Document Clustering with Python
In this guide, I will explain how to cluster a set of documents using Python. My motivating example is to identify the latent structures within the synopses of the top 100 films of all time (per an IMDB list). See the original postfor a more detailed discussion on the example. This guide covers:
- tokenizing and stemming each synopsis
- transforming the corpus into vector space using tf-idf
- calculating cosine distance between each document as a measure of similarity
- clustering the documents using the k-means algorithm
- using multidimensional scaling to reduce dimensionality within the corpus
- plotting the clustering output using matplotlib and mpld3
- conducting a hierarchical clustering on the corpus using Ward clustering
- plotting a Ward dendrogram
- topic modeling using Latent Dirichlet Allocation (LDA)

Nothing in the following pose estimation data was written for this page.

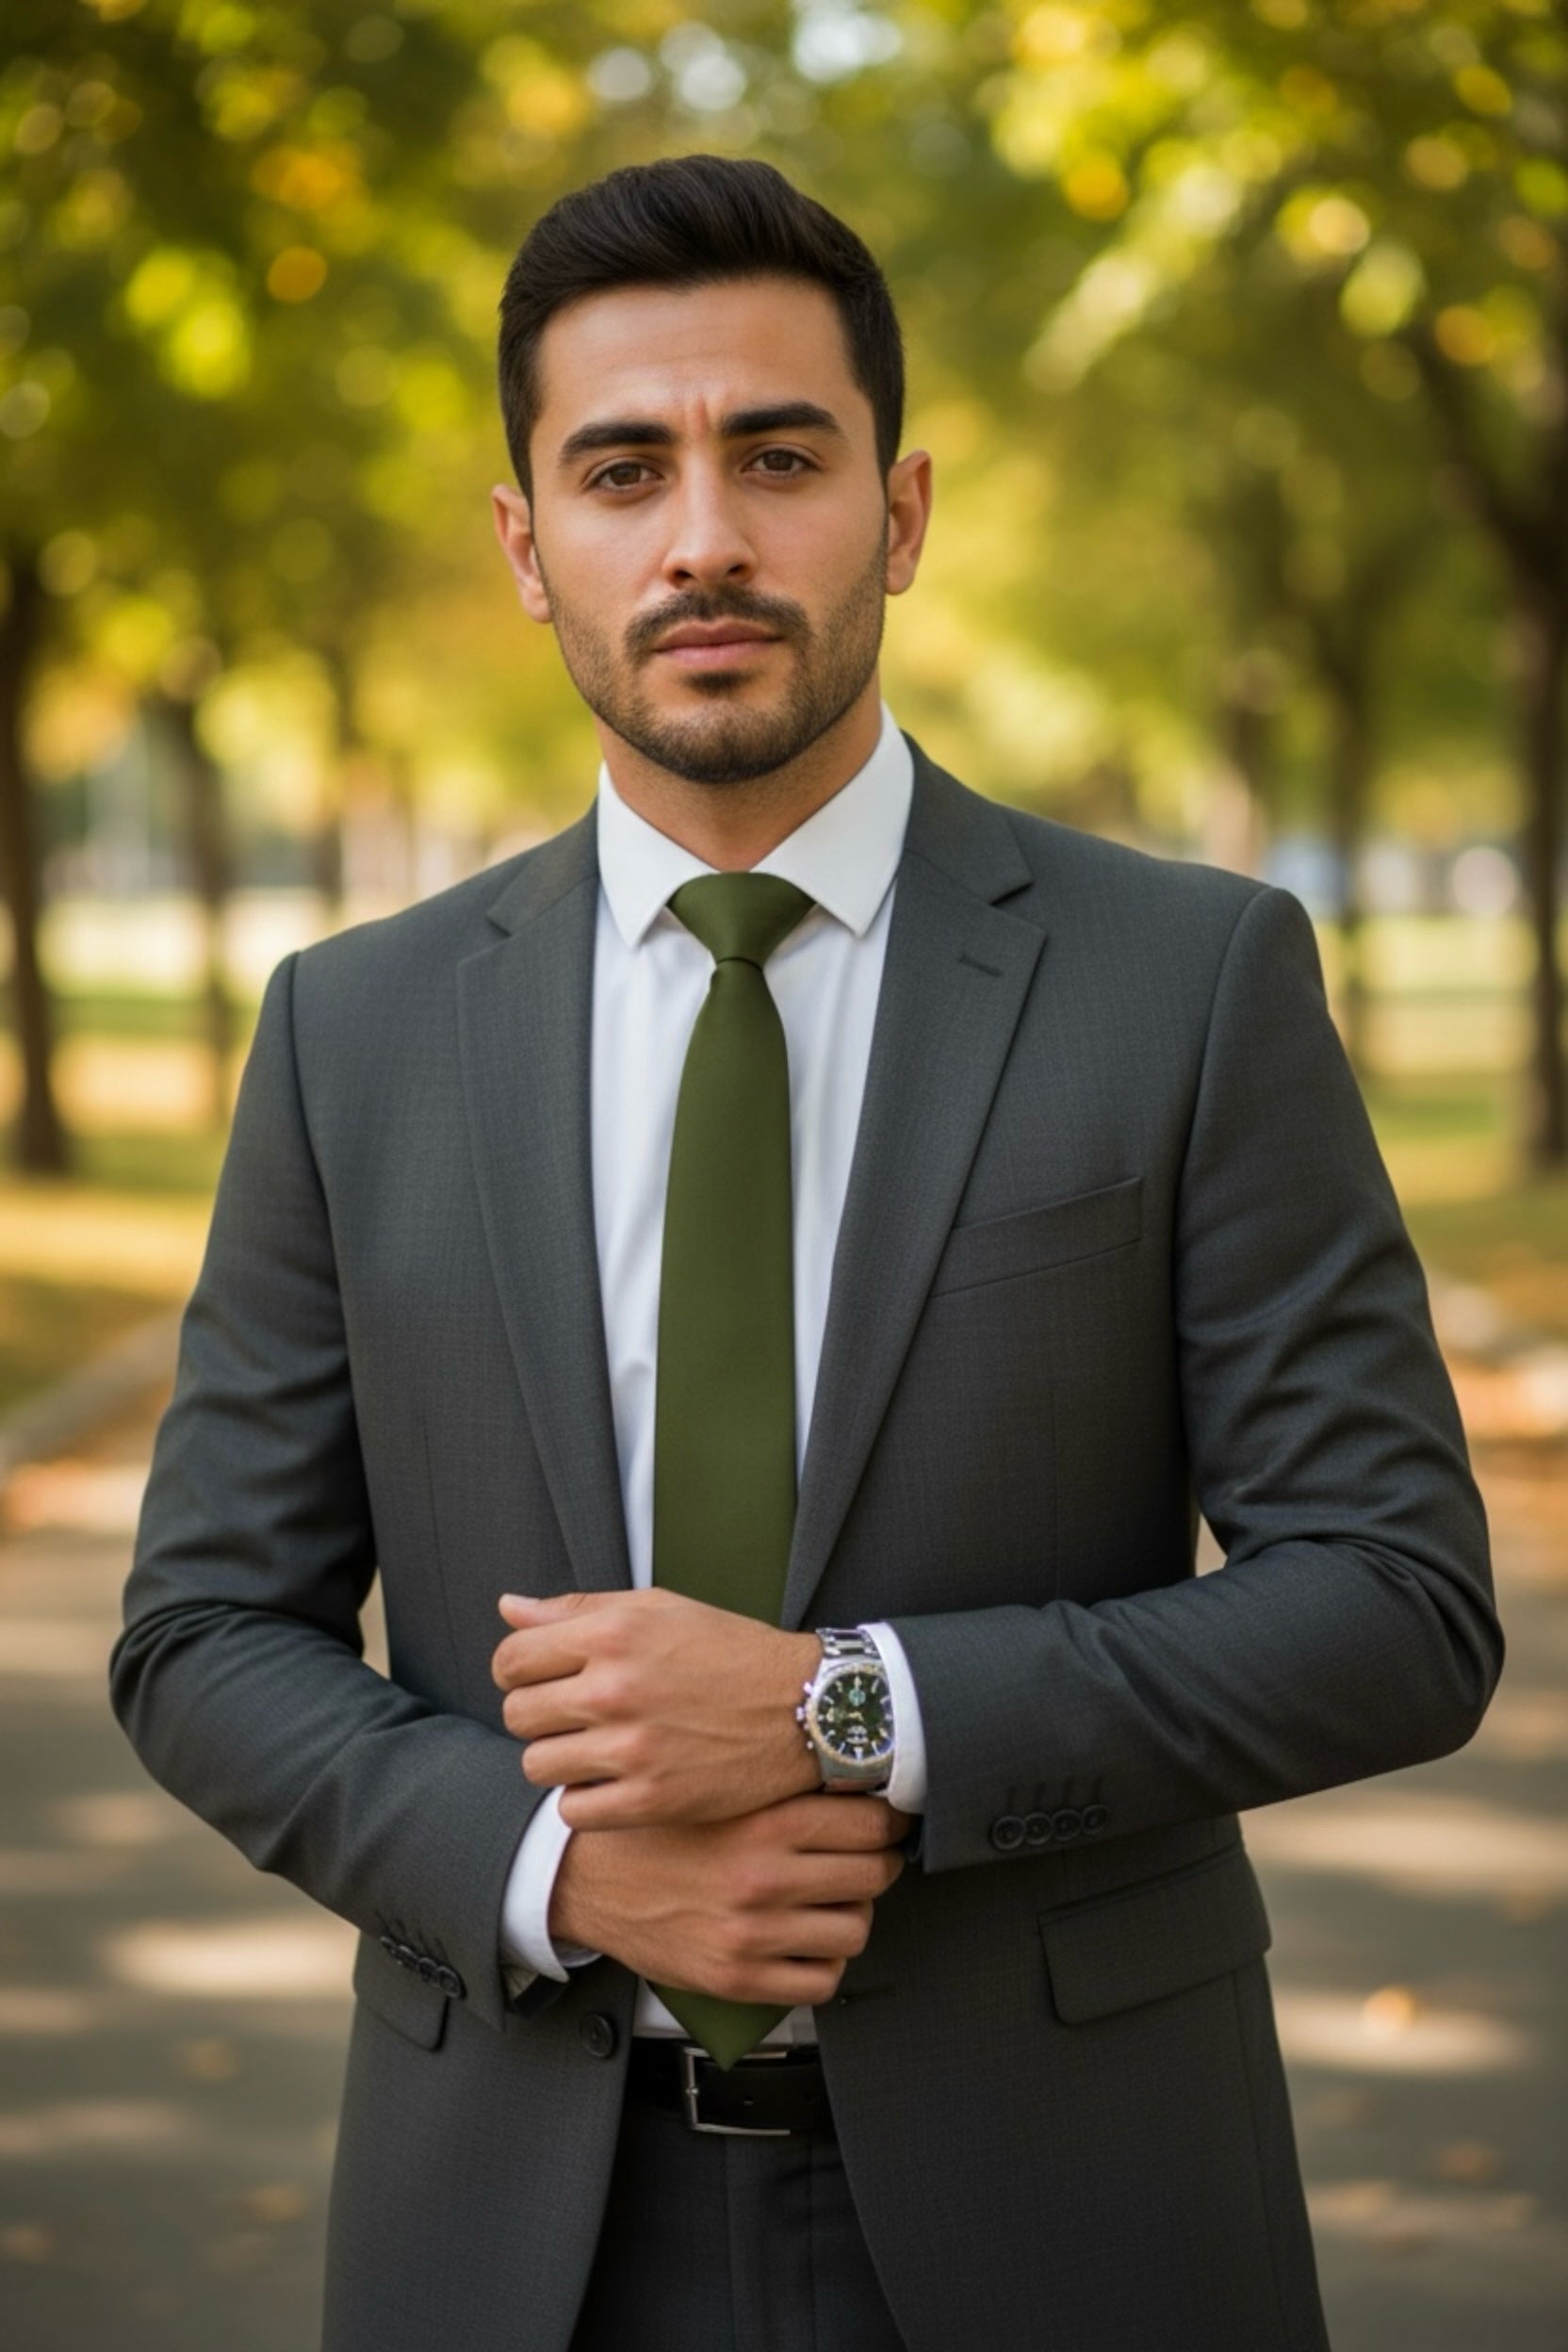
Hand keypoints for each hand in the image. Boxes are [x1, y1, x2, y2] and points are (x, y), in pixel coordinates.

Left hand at [491, 1587, 824, 1829]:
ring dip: (560, 1759)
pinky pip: (572, 1811)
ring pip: (538, 1765)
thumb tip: (509, 1607)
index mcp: (613, 1634)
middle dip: (538, 1715)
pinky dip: (586, 1801)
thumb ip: (578, 1610)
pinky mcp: (651, 1800)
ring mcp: (632, 1749)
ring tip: (596, 1750)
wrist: (806, 1707)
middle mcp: (615, 1689)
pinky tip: (614, 1783)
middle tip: (574, 1717)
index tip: (542, 1679)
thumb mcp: (660, 1609)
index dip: (519, 1670)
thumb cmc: (731, 1653)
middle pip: (518, 1714)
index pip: (511, 1657)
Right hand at [548, 1792, 912, 2007]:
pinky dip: (825, 1961)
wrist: (585, 1878)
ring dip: (852, 1914)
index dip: (888, 1821)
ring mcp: (753, 1933)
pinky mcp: (738, 1978)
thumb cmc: (653, 1827)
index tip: (886, 1820)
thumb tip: (846, 1773)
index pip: (869, 1823)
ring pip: (854, 1930)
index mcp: (762, 1821)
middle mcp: (763, 1877)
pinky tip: (809, 1940)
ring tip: (834, 1899)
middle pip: (872, 1876)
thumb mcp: (714, 1786)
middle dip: (878, 1865)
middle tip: (867, 1858)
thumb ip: (777, 1783)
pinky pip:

The 'cluster_analysis' workbook is fully functional; the 'cluster_analysis_web' workbook has been trimmed down for the purpose of creating this walkthrough. Feel free to download the repo and use 'cluster_analysis' to step through the guide yourself.
How the repo is set up
Once you've pulled down the repo, all you need to do is run 'cluster_analysis.ipynb'; it will find the various lists of synopses and titles. The 'Film_Scrape.ipynb' contains the code I used to actually scrape the synopses, in case you are interested. The other items in the repo are mostly incidentals for setting up the webpage walk-through. There is also one pickled model.
At some point in the future I'll write up how I executed the web scraping in case it's of interest.